08:19On évoquait le sentiment d'impunité, à partir du moment où on aura des réactions plus fortes,
08:25y compris dans l'arsenal législatif, on aura un impact.
08:29– Surtout que votre travail à vous, en tant que policier, change aussi,
08:32il y a les points de deal qu'on évoquait à Strasbourg, dans certains quartiers du Sud notamment,
08:38mais il y a aussi maintenant tout ce deal mouvant, j'ai envie de dire,
08:42avec ces dealers qui se déplacent eux-mêmes en scooter, en voiture parfois,
08:46avec des commandes faites directement sur les réseaux sociaux,
08:49type Snapchat, Instagram parfois, ou des messageries critiquées comme Telegram,
08:54comment est-ce que vous travaillez avec ces nouvelles données-là à vous, à la police ?

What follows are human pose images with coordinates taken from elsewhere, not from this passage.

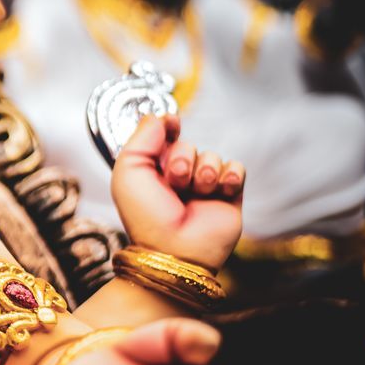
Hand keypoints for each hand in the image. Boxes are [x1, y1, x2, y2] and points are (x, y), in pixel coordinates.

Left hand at [111, 114, 243, 269]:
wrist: (175, 250)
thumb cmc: (146, 214)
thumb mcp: (129, 170)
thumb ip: (142, 137)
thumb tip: (161, 115)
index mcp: (152, 170)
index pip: (164, 137)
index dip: (168, 127)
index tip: (172, 123)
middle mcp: (179, 177)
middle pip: (188, 144)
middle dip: (181, 159)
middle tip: (174, 182)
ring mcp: (205, 186)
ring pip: (212, 155)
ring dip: (203, 171)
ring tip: (194, 193)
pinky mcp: (229, 195)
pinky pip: (236, 168)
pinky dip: (228, 176)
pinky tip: (218, 191)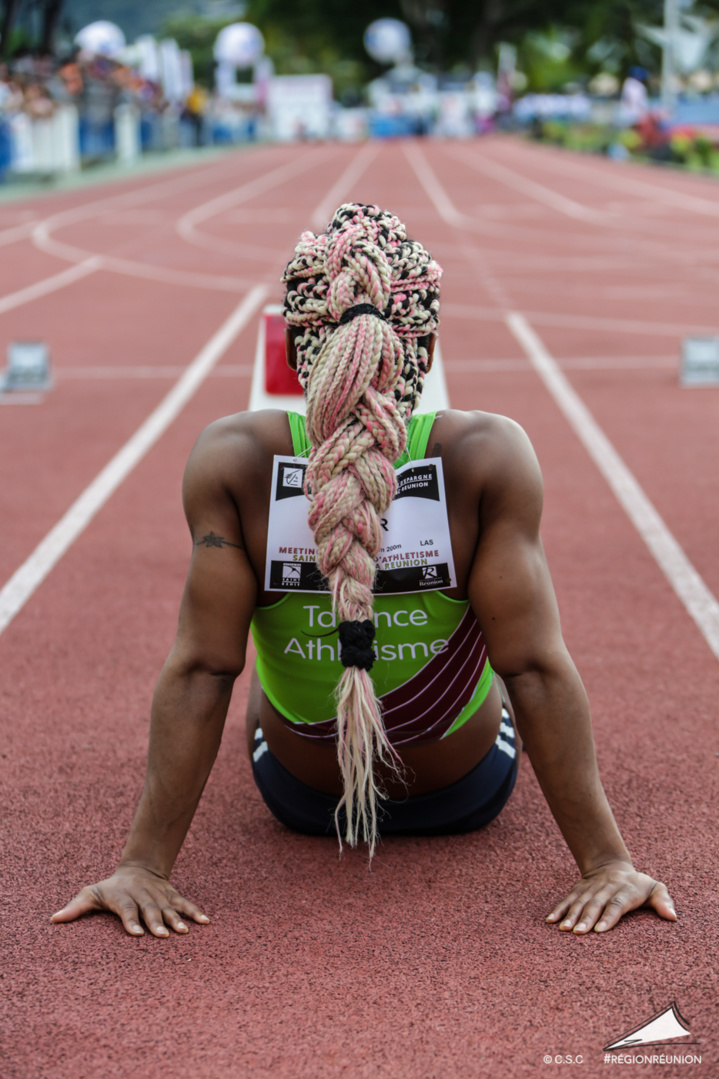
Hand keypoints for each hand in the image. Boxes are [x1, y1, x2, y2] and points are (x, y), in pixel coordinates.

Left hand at [50, 865, 209, 936]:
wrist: (139, 868)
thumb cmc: (111, 888)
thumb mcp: (92, 893)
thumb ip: (76, 908)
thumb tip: (53, 920)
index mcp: (123, 897)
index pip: (127, 909)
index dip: (131, 921)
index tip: (136, 934)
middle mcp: (143, 896)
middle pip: (150, 910)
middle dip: (157, 922)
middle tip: (163, 936)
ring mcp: (159, 896)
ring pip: (169, 908)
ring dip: (177, 919)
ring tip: (184, 932)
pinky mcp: (172, 896)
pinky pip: (185, 904)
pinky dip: (196, 912)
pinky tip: (206, 922)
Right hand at [546, 861, 675, 933]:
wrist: (610, 863)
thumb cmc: (636, 884)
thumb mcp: (654, 887)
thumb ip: (663, 901)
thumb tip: (672, 917)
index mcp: (624, 890)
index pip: (616, 903)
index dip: (608, 917)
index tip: (600, 930)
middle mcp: (605, 888)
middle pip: (595, 904)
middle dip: (585, 918)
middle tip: (579, 933)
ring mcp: (589, 888)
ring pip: (579, 902)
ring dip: (570, 915)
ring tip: (564, 929)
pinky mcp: (578, 890)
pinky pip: (567, 899)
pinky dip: (558, 909)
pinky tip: (550, 921)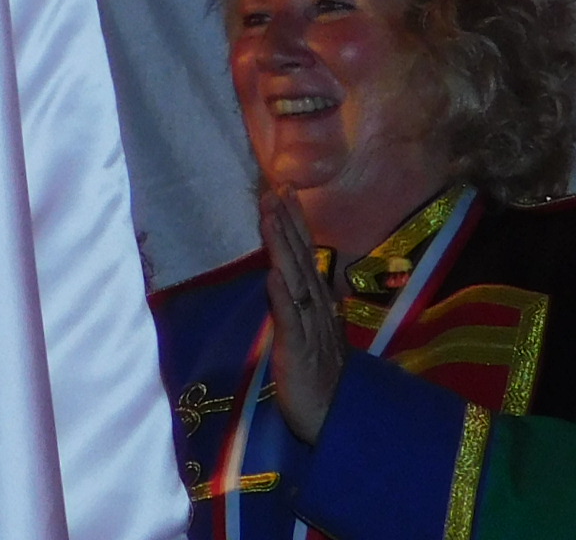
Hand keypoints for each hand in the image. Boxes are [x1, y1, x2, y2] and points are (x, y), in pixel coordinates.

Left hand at [261, 186, 344, 442]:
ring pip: (296, 281)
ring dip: (284, 248)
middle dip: (289, 223)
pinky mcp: (299, 352)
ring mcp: (311, 329)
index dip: (295, 223)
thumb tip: (293, 272)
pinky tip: (274, 275)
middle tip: (276, 186)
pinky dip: (283, 298)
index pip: (306, 256)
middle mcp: (318, 310)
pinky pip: (291, 322)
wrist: (335, 420)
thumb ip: (303, 302)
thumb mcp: (310, 331)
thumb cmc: (320, 377)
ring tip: (272, 216)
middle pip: (302, 259)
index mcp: (319, 304)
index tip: (283, 190)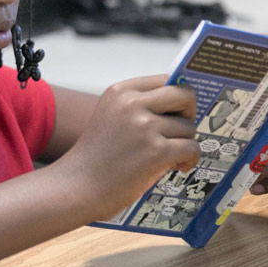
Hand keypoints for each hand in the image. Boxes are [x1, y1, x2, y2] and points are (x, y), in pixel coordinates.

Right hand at [62, 75, 199, 218]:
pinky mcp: (155, 151)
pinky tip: (177, 167)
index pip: (166, 79)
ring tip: (170, 158)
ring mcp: (144, 126)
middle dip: (189, 114)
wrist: (76, 187)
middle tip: (180, 133)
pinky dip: (189, 160)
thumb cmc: (96, 158)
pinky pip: (191, 148)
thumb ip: (140, 107)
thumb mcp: (111, 117)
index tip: (178, 114)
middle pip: (185, 95)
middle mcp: (132, 103)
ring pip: (189, 127)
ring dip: (185, 144)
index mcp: (120, 91)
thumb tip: (183, 107)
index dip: (177, 98)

08:58– C'est ce que je vous disais sur…
08:59– J'ai pu ne faire que des tours dans le quartier.
09:01– C'est ce que je vous disais, c'est les différentes lames,
09:03où là, effectivement, c'est un travail d'enquête, de longue haleine,
09:07pour arriver à identifier les réseaux, il y a des régimes d'enquête qui sont particuliers
09:13et qui nous permettent d'enquêter sur ces sujets-là.
09:16Vous savez, les grands trafiquants, moi j'ai eu l'occasion de travailler à l'international,
09:20les grands trafiquants sont devenus vraiment des businessmen,
09:25et ils ont leurs business plans, et dans ces business plans, il y a les méthodes,
09:29et dans les méthodes, il y a le ratio avec le risque par rapport aux méthodes de vente, etc.
09:33Donc c'est à nous de nous adapter, pour être le plus, nous aussi, en réaction,
09:38voire en anticipation par rapport aux nouvelles méthodes.
09:41On parle des livraisons, il ne faut pas donner de marque,
09:45mais nous on appelle ça les livraisons Uber, dans notre jargon, ça n'a rien à voir avec Uber.
09:49– L'uberisation de la société, c'est devenu le langage courant,
09:53et vous le connaissez aussi dans votre métier.
09:55En tout cas, on vous remercie, contrôleur général Jean Haillet,
09:58vous êtes le directeur interdépartemental de la police nationale dans le Bas-Rhin,
10:01c'est vous qui menez notamment cette lutte contre le trafic de drogue,
10:04chez nous en Alsace et dans le Bas-Rhin.
10:06Merci à vous, je renvoie aussi au reportage avec vos équipes,
10:08réalisé hier avec Émilie Pou, c'est à réécouter sur le site ici.fr Alsace, merci.